### PROVIDED ENTRIES
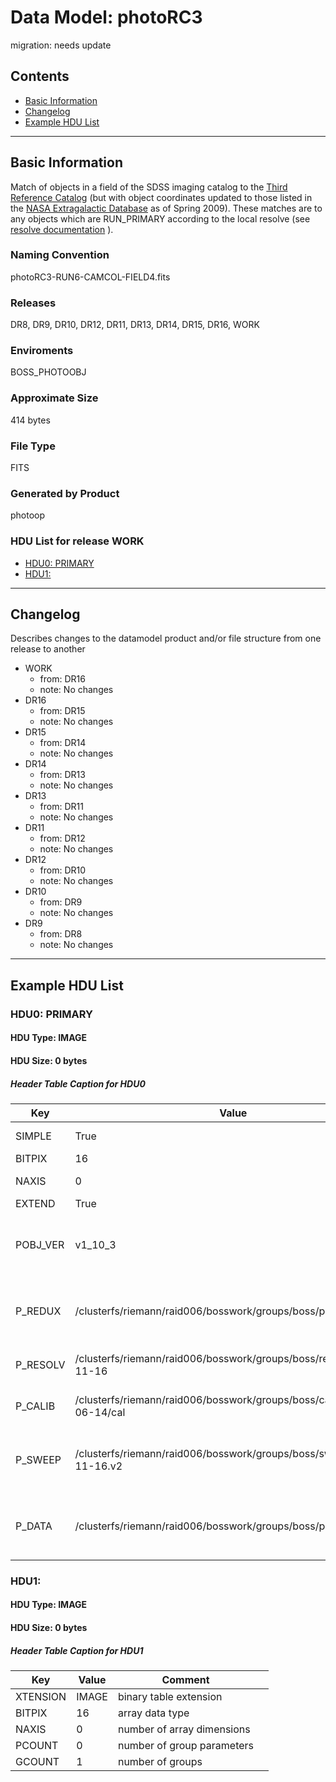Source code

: # Data Model: photoRC3


migration: needs update


## Contents
- [Basic Information](#basic-information)
- [Changelog](#changelog)
- [Example HDU List](#example-hdu-list)


---

## Basic Information
Match of objects in a field of the
SDSS imaging catalog to the <a href="http://spider.ipac.caltech.edu/staff/hgcjr/">Third Reference
Catalog</a> (but with object coordinates updated to those listed in
the <a href="http://nedwww.ipac.caltech.edu/">NASA Extragalactic
Database</a> as of Spring 2009). These matches are to any objects which
are RUN_PRIMARY according to the local resolve (see <a href="http://www.sdss.org/dr13/algorithms/resolve/">resolve
documentation</a> ).

### Naming Convention
photoRC3-RUN6-CAMCOL-FIELD4.fits

### Releases
DR8, DR9, DR10, DR12, DR11, DR13, DR14, DR15, DR16, WORK

### Enviroments
BOSS_PHOTOOBJ

### Approximate Size
414 bytes

### File Type
FITS

### Generated by Product
photoop

### HDU List for release WORK
  - [HDU0: PRIMARY](#hdu0-primary)
  - [HDU1: ](#hdu1-)


---

## Changelog
Describes changes to the datamodel product and/or file structure from one release to another
 - WORK
   - from: DR16
   - note: No changes
 - DR16
   - from: DR15
   - note: No changes
 - DR15
   - from: DR14
   - note: No changes
 - DR14
   - from: DR13
   - note: No changes
 - DR13
   - from: DR11
   - note: No changes
 - DR11
   - from: DR12
   - note: No changes
 - DR12
   - from: DR10
   - note: No changes
 - DR10
   - from: DR9
   - note: No changes
 - DR9
   - from: DR8
   - note: No changes

---
## Example HDU List


### HDU0: PRIMARY


#### HDU Type: IMAGE
#### HDU Size:  0 bytes

##### Header Table Caption for HDU0
Key | Value | Comment | |
| --- | --- | --- | --- |
| SIMPLE | True | conforms to FITS standard |
| BITPIX | 16 | array data type |
| NAXIS | 0 | number of array dimensions |
| EXTEND | True |  |
| POBJ_VER | v1_10_3 | migration: description of keyword/column not found. Needs update |
| P_REDUX | /clusterfs/riemann/raid006/bosswork/groups/boss/photo/redux | migration: description of keyword/column not found. Needs update |
| P_RESOLV | /clusterfs/riemann/raid006/bosswork/groups/boss/resolve/2009-11-16 | path for PHOTO_RESOLVE variable |
| P_CALIB | /clusterfs/riemann/raid006/bosswork/groups/boss/calib/2009-06-14/cal | path for PHOTO_CALIB variable |
| P_SWEEP | /clusterfs/riemann/raid006/bosswork/groups/boss/sweeps/2009-11-16.v2 | migration: description of keyword/column not found. Needs update |
| P_DATA | /clusterfs/riemann/raid006/bosswork/groups/boss/photo/data | migration: description of keyword/column not found. Needs update |



### HDU1: 


#### HDU Type: IMAGE
#### HDU Size:  0 bytes

##### Header Table Caption for HDU1
Key | Value | Comment | |
| --- | --- | --- | --- |
| XTENSION | IMAGE | binary table extension |
| BITPIX | 16 | array data type |
| NAXIS | 0 | number of array dimensions |
| PCOUNT | 0 | number of group parameters |
| GCOUNT | 1 | number of groups |


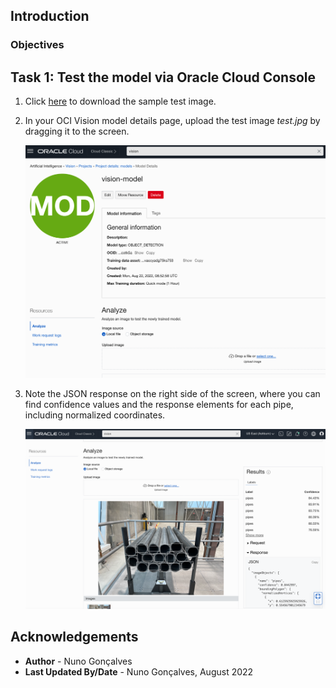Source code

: ## Introduction

### Objectives

## Task 1: Test the model via Oracle Cloud Console

1. Click [here](https://github.com/oracle-livelabs/oci/raw/main/oci-vision-inventory/images/model/test.jpg) to download the sample test image. 

2. In your OCI Vision model details page, upload the test image *test.jpg* by dragging it to the screen.

   ![Test the OCI Vision model - 1](../images/test_model1.png)

3. Note the JSON response on the right side of the screen, where you can find confidence values and the response elements for each pipe, including normalized coordinates.

   ![Test the OCI Vision model - 2](../images/test_model2.png)

## Acknowledgements

* **Author** - Nuno Gonçalves
* **Last Updated By/Date** - Nuno Gonçalves, August 2022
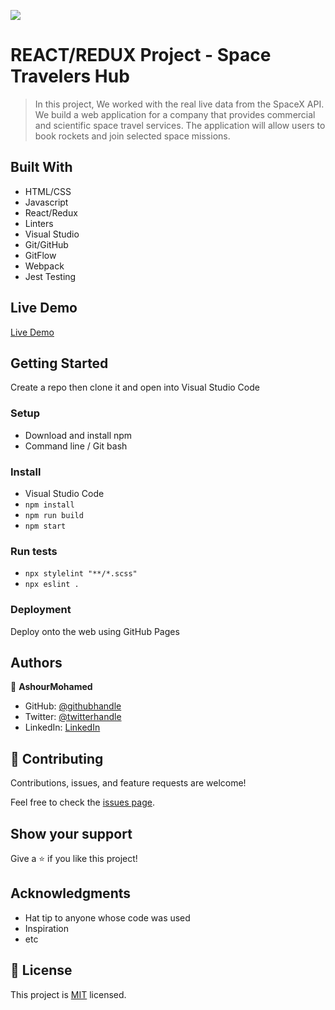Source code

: ![](https://img.shields.io/badge/Microverse-blueviolet)

# REACT/REDUX Project - Space Travelers Hub

> In this project, We worked with the real live data from the SpaceX API. We build a web application for a company that provides commercial and scientific space travel services. The application will allow users to book rockets and join selected space missions.

## Built With

- HTML/CSS
- Javascript
- React/Redux
- Linters
- Visual Studio
- Git/GitHub
- GitFlow
- Webpack
- Jest Testing

## Live Demo

[Live Demo](https://deploy-preview-24--scintillating-florentine-4a0618.netlify.app/)

## Getting Started

Create a repo then clone it and open into Visual Studio Code

### Setup

- Download and install npm
- Command line / Git bash

### Install

- Visual Studio Code
- `npm install`
- `npm run build`
- `npm start`

### Run tests

- `npx stylelint "**/*.scss"`
- `npx eslint .`

### Deployment

Deploy onto the web using GitHub Pages

## Authors

👤 **AshourMohamed**

- GitHub: [@githubhandle](https://github.com/AACHOURMOHAMED)
- Twitter: [@twitterhandle](https://twitter.com/MohamedAachour3)
- LinkedIn: [LinkedIn](https://linkedin.com/in/mohamed-aachour-25405b215)

## 🤝 Contributing

Contributions, issues, and feature requests are welcome!

Feel free to check the [issues page](../../issues/).

## Show your support

Give a ⭐️ if you like this project!

## Acknowledgments

- Hat tip to anyone whose code was used
- Inspiration
- etc

## 📝 License

This project is [MIT](./MIT.md) licensed.
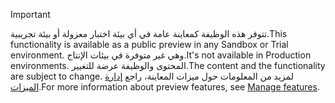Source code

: > [!IMPORTANT]
> <span data-ttu-id="5d63d-101">تتوفر هذه الوظيفة كمعاينة عامة في أي بيئة اختبار معزولة أو بيئة تجريبية.</span><span class="sxs-lookup"><span data-stu-id="5d63d-101">This functionality is available as a public preview in any Sandbox or Trial environment.</span></span> <span data-ttu-id="5d63d-102">وهي غير متوفرة في بيئات الإنتاج.</span><span class="sxs-lookup"><span data-stu-id="5d63d-102">It's not available in Production environments.</span></span> <span data-ttu-id="5d63d-103">المحتوى والوظيفة عرضة للتغيير.</span><span class="sxs-lookup"><span data-stu-id="5d63d-103">The content and the functionality are subject to change.</span></span> <span data-ttu-id="5d63d-104">لمزيد من المعلومات حول ميزات المعاينة، راجع [إدارة الميزات](../hr-admin-manage-features.md).</span><span class="sxs-lookup"><span data-stu-id="5d63d-104">For more information about preview features, see [Manage features](../hr-admin-manage-features.md).</span></span>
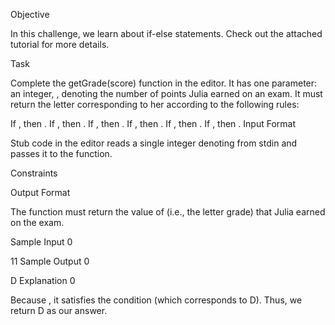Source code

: Objective

In this challenge, we learn about if-else statements. Check out the attached tutorial for more details.

Task

Complete the getGrade(score) function in the editor. It has one parameter: an integer, , denoting the number of points Julia earned on an exam. It must return the letter corresponding to her  according to the following rules:

If , then .
If , then .
If , then .
If , then .
If , then .
If , then .
Input Format

Stub code in the editor reads a single integer denoting  from stdin and passes it to the function.

Constraints

Output Format

The function must return the value of  (i.e., the letter grade) that Julia earned on the exam.

Sample Input 0

11
Sample Output 0

D
Explanation 0

Because , it satisfies the condition  (which corresponds to D). Thus, we return D as our answer.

### DIRECTIONS
The entries above should be reproduced exactly, without their pictures.

### SOLUTION
Source code

: # Data Model: photoRC3


migration: needs update


## Contents
- [Basic Information](#basic-information)
- [Changelog](#changelog)
- [Example HDU List](#example-hdu-list)


---

## Basic Information
Match of objects in a field of the
SDSS imaging catalog to the <a href="http://spider.ipac.caltech.edu/staff/hgcjr/">Third Reference
Catalog</a> (but with object coordinates updated to those listed in
the <a href="http://nedwww.ipac.caltech.edu/">NASA Extragalactic
Database</a> as of Spring 2009). These matches are to any objects which
are RUN_PRIMARY according to the local resolve (see <a href="http://www.sdss.org/dr13/algorithms/resolve/">resolve
documentation</a> ).

### Naming Convention
photoRC3-RUN6-CAMCOL-FIELD4.fits

### Releases
DR8, DR9, DR10, DR12, DR11, DR13, DR14, DR15, DR16, WORK

### Enviroments
BOSS_PHOTOOBJ

### Approximate Size
414 bytes

### File Type
FITS

### Generated by Product
photoop

### HDU List for release WORK
  - [HDU0: PRIMARY](#hdu0-primary)
  - [HDU1: ](#hdu1-)


---

## Changelog
Describes changes to the datamodel product and/or file structure from one release to another
 - WORK
   - from: DR16
   - note: No changes
 - DR16
   - from: DR15
   - note: No changes
 - DR15
   - from: DR14
   - note: No changes
 - DR14
   - from: DR13
   - note: No changes
 - DR13
   - from: DR11
   - note: No changes
 - DR11
   - from: DR12
   - note: No changes
 - DR12
   - from: DR10
   - note: No changes
 - DR10
   - from: DR9
   - note: No changes
 - DR9
   - from: DR8
   - note: No changes

---
## Example HDU List


### HDU0: PRIMARY


#### HDU Type: IMAGE
#### HDU Size:  0 bytes

##### Header Table Caption for HDU0
Key | Value | Comment | |
| --- | --- | --- | --- |
| SIMPLE | True | conforms to FITS standard |
| BITPIX | 16 | array data type |
| NAXIS | 0 | number of array dimensions |
| EXTEND | True |  |
| POBJ_VER | v1_10_3 | migration: description of keyword/column not found. Needs update |
| P_REDUX | /clusterfs/riemann/raid006/bosswork/groups/boss/photo/redux | migration: description of keyword/column not found. Needs update |
| P_RESOLV | /clusterfs/riemann/raid006/bosswork/groups/boss/resolve/2009-11-16 | path for PHOTO_RESOLVE variable |
| P_CALIB | /clusterfs/riemann/raid006/bosswork/groups/boss/calib/2009-06-14/cal | path for PHOTO_CALIB variable |
| P_SWEEP | /clusterfs/riemann/raid006/bosswork/groups/boss/sweeps/2009-11-16.v2 | migration: description of keyword/column not found. Needs update |
| P_DATA | /clusterfs/riemann/raid006/bosswork/groups/boss/photo/data | migration: description of keyword/column not found. Needs update |



### HDU1: 


#### HDU Type: IMAGE
#### HDU Size:  0 bytes

##### Header Table Caption for HDU1
Key | Value | Comment | |
| --- | --- | --- | --- |
| XTENSION | IMAGE | binary table extension |
| BITPIX | 16 | array data type |
| NAXIS | 0 | number of array dimensions |
| PCOUNT | 0 | number of group parameters |
| GCOUNT | 1 | number of groups |


Source code

: ## Introduction

### Objectives

## Task 1: Test the model via Oracle Cloud Console

1. Click [here](https://github.com/oracle-livelabs/oci/raw/main/oci-vision-inventory/images/model/test.jpg) to download the sample test image. 

2. In your OCI Vision model details page, upload the test image *test.jpg* by dragging it to the screen.

   ![Test the OCI Vision model - 1](../images/test_model1.png)

3. Note the JSON response on the right side of the screen, where you can find confidence values and the response elements for each pipe, including normalized coordinates.

   ![Test the OCI Vision model - 2](../images/test_model2.png)

## Acknowledgements

* **Author** - Nuno Gonçalves
* **Last Updated By/Date** - Nuno Gonçalves, August 2022
Source code

: ![](https://img.shields.io/badge/Microverse-blueviolet)

# REACT/REDUX Project - Space Travelers Hub

> In this project, We worked with the real live data from the SpaceX API. We build a web application for a company that provides commercial and scientific space travel services. The application will allow users to book rockets and join selected space missions.

## Built With

- HTML/CSS
- Javascript
- React/Redux
- Linters
- Visual Studio
- Git/GitHub
- GitFlow
- Webpack
- Jest Testing

## Live Demo

[Live Demo](https://deploy-preview-24--scintillating-florentine-4a0618.netlify.app/)

## Getting Started

Create a repo then clone it and open into Visual Studio Code

### Setup

- Download and install npm
- Command line / Git bash

### Install

- Visual Studio Code
- `npm install`
- `npm run build`
- `npm start`

### Run tests

- `npx stylelint "**/*.scss"`
- `npx eslint .`

### Deployment

Deploy onto the web using GitHub Pages

## Authors

👤 **AshourMohamed**

- GitHub: [@githubhandle](https://github.com/AACHOURMOHAMED)
- Twitter: [@twitterhandle](https://twitter.com/MohamedAachour3)
- LinkedIn: [LinkedIn](https://linkedin.com/in/mohamed-aachour-25405b215)

## 🤝 Contributing

Contributions, issues, and feature requests are welcome!

Feel free to check the [issues page](../../issues/).

## Show your support

Give a ⭐️ if you like this project!

## Acknowledgments

- Hat tip to anyone whose code was used
- Inspiration
- etc

## 📝 License

This project is [MIT](./MIT.md) licensed.
Source code

: > [!IMPORTANT]
> <span data-ttu-id="5d63d-101">تتوفر هذه الوظيفة كمعاينة عامة في أي بيئة اختبار معزولة أو بيئة تجريبية.</span><span class="sxs-lookup"><span data-stu-id="5d63d-101">This functionality is available as a public preview in any Sandbox or Trial environment.</span></span> <span data-ttu-id="5d63d-102">وهي غير متوفرة في بيئات الإنتاج.</span><span class="sxs-lookup"><span data-stu-id="5d63d-102">It's not available in Production environments.</span></span> <span data-ttu-id="5d63d-103">المحتوى والوظيفة عرضة للتغيير.</span><span class="sxs-lookup"><span data-stu-id="5d63d-103">The content and the functionality are subject to change.</span></span> <span data-ttu-id="5d63d-104">لمزيد من المعلومات حول ميزات المعاينة، راجع [إدارة الميزات](../hr-admin-manage-features.md).</span><span class="sxs-lookup"><span data-stu-id="5d63d-104">For more information about preview features, see [Manage features](../hr-admin-manage-features.md).</span></span>
Source code

: Objective

In this challenge, we learn about if-else statements. Check out the attached tutorial for more details.

Task

Complete the getGrade(score) function in the editor. It has one parameter: an integer, , denoting the number of points Julia earned on an exam. It must return the letter corresponding to her  according to the following rules:

If , then .
If , then .
If , then .
If , then .
If , then .
If , then .
Input Format

Stub code in the editor reads a single integer denoting  from stdin and passes it to the function.

Constraints

Output Format

The function must return the value of  (i.e., the letter grade) that Julia earned on the exam.

Sample Input 0

11
Sample Output 0

D
Explanation 0

Because , it satisfies the condition  (which corresponds to D). Thus, we return D as our answer.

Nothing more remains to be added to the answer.